How high-performing employees can avoid resentment from colleagues
Are you starting to feel stressed about outshining your boss? Are you dreading the possibility that your manager will learn of the award you received?
High-performing employees should not have to worry about being recognized for good work and how your manager might perceive it. But some managers are not leaders. Some managers do not see their people’s successes as their successes. Some people see the achievements of others as a threat.
Don’t hide your awards from your colleagues. Don’t stop pursuing recognition. It is not so much the recognition itself that may be threatening. Rather, it is how others perceive the recognition – it is about you and only you. Here are three ways high-performing employees can prevent resentment and further demonstrate your leadership:
1. Show how the recognition benefits your manager and the company.
Thank your manager and colleagues for their support. Share how they have helped you to reach your potential and that it is a reflection of team effort. For example, thank them for providing you stretch opportunities, access to company executives or the time to take a class to develop your skills.
Awards are not all about you. The saying, “It takes a village” applies to more than raising children. It applies to developing leaders, as well. Recognize and be humble that your success is not your success alone but the collective success and the result of help from others.

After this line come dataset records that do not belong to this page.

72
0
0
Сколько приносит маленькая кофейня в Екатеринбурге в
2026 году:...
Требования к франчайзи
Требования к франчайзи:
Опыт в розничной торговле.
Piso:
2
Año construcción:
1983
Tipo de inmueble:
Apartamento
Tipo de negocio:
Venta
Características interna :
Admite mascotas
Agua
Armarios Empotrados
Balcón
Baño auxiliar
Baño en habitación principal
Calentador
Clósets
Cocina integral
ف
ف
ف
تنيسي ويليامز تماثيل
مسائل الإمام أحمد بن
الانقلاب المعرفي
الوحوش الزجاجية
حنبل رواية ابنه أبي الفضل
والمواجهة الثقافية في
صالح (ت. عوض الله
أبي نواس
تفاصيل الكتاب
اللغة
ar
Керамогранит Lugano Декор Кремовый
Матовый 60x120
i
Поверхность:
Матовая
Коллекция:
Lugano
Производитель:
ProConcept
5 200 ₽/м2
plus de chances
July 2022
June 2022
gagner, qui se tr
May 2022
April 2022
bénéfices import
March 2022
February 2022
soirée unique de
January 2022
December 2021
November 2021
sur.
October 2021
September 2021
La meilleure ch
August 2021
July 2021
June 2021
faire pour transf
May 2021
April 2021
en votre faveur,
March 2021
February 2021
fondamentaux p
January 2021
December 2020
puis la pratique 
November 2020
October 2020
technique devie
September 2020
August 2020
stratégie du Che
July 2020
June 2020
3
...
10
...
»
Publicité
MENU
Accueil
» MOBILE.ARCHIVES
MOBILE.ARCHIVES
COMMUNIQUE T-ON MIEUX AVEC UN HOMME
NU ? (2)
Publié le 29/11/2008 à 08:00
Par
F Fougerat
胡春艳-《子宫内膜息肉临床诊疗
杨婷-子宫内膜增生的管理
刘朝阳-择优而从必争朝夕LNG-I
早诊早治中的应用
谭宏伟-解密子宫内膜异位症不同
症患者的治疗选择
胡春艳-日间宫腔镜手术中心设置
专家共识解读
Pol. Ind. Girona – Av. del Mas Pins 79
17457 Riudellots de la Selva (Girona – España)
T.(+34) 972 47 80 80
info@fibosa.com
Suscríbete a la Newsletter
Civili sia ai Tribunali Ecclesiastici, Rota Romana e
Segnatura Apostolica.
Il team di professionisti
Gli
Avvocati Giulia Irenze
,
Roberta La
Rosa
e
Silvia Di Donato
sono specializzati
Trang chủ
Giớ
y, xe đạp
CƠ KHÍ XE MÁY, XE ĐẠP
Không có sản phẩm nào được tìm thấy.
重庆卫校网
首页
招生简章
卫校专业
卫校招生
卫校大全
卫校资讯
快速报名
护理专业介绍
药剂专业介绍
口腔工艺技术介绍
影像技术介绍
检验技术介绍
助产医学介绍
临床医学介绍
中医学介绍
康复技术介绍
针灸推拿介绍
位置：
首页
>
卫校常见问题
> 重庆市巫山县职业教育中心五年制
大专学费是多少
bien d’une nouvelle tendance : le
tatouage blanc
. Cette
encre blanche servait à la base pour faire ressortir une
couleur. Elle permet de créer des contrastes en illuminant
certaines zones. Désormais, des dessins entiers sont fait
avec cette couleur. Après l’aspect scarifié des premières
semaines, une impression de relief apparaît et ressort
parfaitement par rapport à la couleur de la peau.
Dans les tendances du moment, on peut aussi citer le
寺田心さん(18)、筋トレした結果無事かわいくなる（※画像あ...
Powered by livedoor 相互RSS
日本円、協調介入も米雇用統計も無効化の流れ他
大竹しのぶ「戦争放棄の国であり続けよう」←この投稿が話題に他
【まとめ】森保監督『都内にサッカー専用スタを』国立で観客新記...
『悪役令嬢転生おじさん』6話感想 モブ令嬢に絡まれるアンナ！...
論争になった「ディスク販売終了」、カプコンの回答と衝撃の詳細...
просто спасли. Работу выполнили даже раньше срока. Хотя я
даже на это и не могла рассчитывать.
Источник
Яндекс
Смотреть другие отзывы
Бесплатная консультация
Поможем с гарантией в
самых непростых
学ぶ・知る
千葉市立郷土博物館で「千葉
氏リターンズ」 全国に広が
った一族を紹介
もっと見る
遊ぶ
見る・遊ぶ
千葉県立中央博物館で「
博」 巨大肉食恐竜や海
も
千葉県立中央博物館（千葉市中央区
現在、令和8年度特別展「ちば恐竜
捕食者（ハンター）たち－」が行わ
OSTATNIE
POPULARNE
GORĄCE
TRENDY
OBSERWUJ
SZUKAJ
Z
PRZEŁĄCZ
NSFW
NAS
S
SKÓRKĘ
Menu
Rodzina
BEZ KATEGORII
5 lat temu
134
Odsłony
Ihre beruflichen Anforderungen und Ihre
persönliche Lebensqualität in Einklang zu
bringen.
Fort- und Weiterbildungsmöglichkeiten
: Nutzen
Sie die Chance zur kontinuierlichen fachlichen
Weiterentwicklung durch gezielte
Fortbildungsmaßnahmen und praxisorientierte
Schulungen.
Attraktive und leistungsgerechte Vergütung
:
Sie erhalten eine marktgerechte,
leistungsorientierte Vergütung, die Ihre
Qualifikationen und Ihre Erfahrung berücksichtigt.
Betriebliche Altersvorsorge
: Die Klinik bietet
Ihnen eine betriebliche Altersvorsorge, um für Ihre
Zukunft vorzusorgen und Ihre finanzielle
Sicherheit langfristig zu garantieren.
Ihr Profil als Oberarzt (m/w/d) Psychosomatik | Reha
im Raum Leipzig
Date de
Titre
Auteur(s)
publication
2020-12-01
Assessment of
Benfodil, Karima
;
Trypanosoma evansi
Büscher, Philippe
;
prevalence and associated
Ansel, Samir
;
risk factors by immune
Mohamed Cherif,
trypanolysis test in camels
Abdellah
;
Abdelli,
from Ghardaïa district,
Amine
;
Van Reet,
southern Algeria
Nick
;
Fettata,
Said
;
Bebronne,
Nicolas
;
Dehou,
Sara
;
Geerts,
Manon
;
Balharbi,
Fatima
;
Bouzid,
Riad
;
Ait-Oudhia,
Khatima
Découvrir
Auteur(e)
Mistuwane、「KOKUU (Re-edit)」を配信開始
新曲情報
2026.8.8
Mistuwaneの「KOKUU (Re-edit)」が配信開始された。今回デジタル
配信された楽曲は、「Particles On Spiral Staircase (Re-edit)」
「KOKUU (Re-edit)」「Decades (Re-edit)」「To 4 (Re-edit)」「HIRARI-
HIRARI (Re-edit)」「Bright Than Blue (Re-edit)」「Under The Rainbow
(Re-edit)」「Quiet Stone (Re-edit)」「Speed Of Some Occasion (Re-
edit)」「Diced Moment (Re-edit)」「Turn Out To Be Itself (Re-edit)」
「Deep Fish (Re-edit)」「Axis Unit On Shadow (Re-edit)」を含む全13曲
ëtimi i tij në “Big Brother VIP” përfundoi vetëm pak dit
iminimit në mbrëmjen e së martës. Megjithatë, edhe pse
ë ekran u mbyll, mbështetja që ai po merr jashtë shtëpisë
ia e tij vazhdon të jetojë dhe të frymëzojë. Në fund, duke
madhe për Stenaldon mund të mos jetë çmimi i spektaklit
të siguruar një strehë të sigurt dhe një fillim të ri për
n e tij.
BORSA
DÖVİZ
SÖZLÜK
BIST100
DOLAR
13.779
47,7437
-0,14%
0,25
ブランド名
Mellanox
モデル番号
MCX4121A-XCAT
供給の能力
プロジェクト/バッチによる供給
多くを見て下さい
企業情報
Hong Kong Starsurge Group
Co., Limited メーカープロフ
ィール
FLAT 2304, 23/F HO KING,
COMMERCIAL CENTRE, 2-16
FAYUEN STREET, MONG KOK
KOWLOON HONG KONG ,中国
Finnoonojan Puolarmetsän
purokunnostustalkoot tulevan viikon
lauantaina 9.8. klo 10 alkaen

2. Give back knowledge, and add value.
Identify how you can share what you learned with others. Hold a seminar, webinar or brown bag lunch to share the knowledge that got you the recognition. Giving back helps your manager and colleagues see that you are grateful, sharing and collaborative. It demonstrates your desire to see others grow and succeed, as well.
3. Submit your manager’s name for consideration.
If you manager is deserving, be on the look out for opportunities where they can be recognized, as well. When you receive an award, organizations often solicit nominations from awardees. Also, look for recognitions that your organization awards its employees. Look for awards given out by professional associations. As a starting point, you can even search Google for awards for which your manager might be a good candidate.
The ability to recognize others does not just flow down stream. Just because your manager may be higher up on the totem pole does not mean you can’t recognize him or her. You have the power and the leadership opportunity to recognize the work of others, no matter their relationship to you.
Jack Welch says, “When you become a leader, success is about growing others.” Leaders want others to succeed. They value and recognize people’s strengths. If you don’t have a leader for a boss, don’t let this chill your pursuit of recognition from your peers and community. Just make sure the recognition is not all about you and adds value to others.